What she didn't know was that she had hit a nerve. I have thought about that a lot!! Not only have I thought about whether I would, but if so what would make me "satisfied"? When I was younger I thought about all the "normal" things that satisfy, particularly a woman. Marriage, having children, a nice home, doing something meaningful with your life. After you deal with the realities of whether your life is going to include any (or all) of those things and you adjust to how they didn't satisfy like you thought they would and you still want more - most of us turn to friendships, recreation, another career milestone or accomplishment. Eventually you either wake up to the hard cold reality that nothing quite satisfies completely and you settle, or you keep trying to find that "one" thing.
I came to that reality (about nothing here on earth, including people) satisfying and thought that God was the only thing that satisfied. That said, I constantly asked God to fill me. Then I had the experience that changed all that.
It was a year after "the event" that changed my life six and a half years ago. I was standing in the balcony of the unfinished cement black hole that would become our 2500 seat sanctuary at Sunset Presbyterian. I looked into the immense, cavernous, empty black hole and thought, "this is my SOUL. It is as empty as this and I want something to fill it. And when people try it feels like someone is standing in this balcony and trying to fill it with water using an eye-dropper and I want to say 'GET A FIRE HOSE!!'"
That realization changed me. First, I stopped trying to get people to fill the empty space and bring satisfaction. I already knew I shouldn't rely on that, but since God created us for community, it was always pretty hard not to. (And, not asking people to meet the cavernous, black hole of need in my life doesn't mean I don't ask for legitimate needs to be met, the biggest difference is how I respond when they aren't met...I'm no longer completely decimated!) Second, I began to ask God to fill the need...okay, I begged God to fill the need. If he did, then I would be satisfied, fulfilled, complete.

> **Required work**:
Copy the passage about finding satisfaction from "That realization changed" up to and including "satisfied, fulfilled, complete.", replacing "community" with "fellowship" throughout. The material that follows has no connection to the text about finding satisfaction.

> **Data block**:
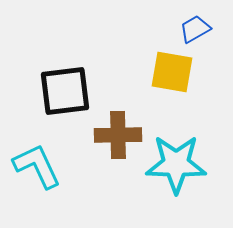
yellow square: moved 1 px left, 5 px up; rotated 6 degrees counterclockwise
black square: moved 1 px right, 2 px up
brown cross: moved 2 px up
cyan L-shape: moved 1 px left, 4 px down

> **Task answer**:
That realization changed me. First, I stopped trying to get people to fill the empty space and bring satisfaction. I already knew I shouldn't rely on that, but since God created us for fellowship, it was always pretty hard not to. (And, not asking people to meet the cavernous, black hole of need in my life doesn't mean I don't ask for legitimate needs to be met, the biggest difference is how I respond when they aren't met...I'm no longer completely decimated!) Second, I began to ask God to fill the need...okay, I begged God to fill the need. If he did, then I would be satisfied, fulfilled, complete.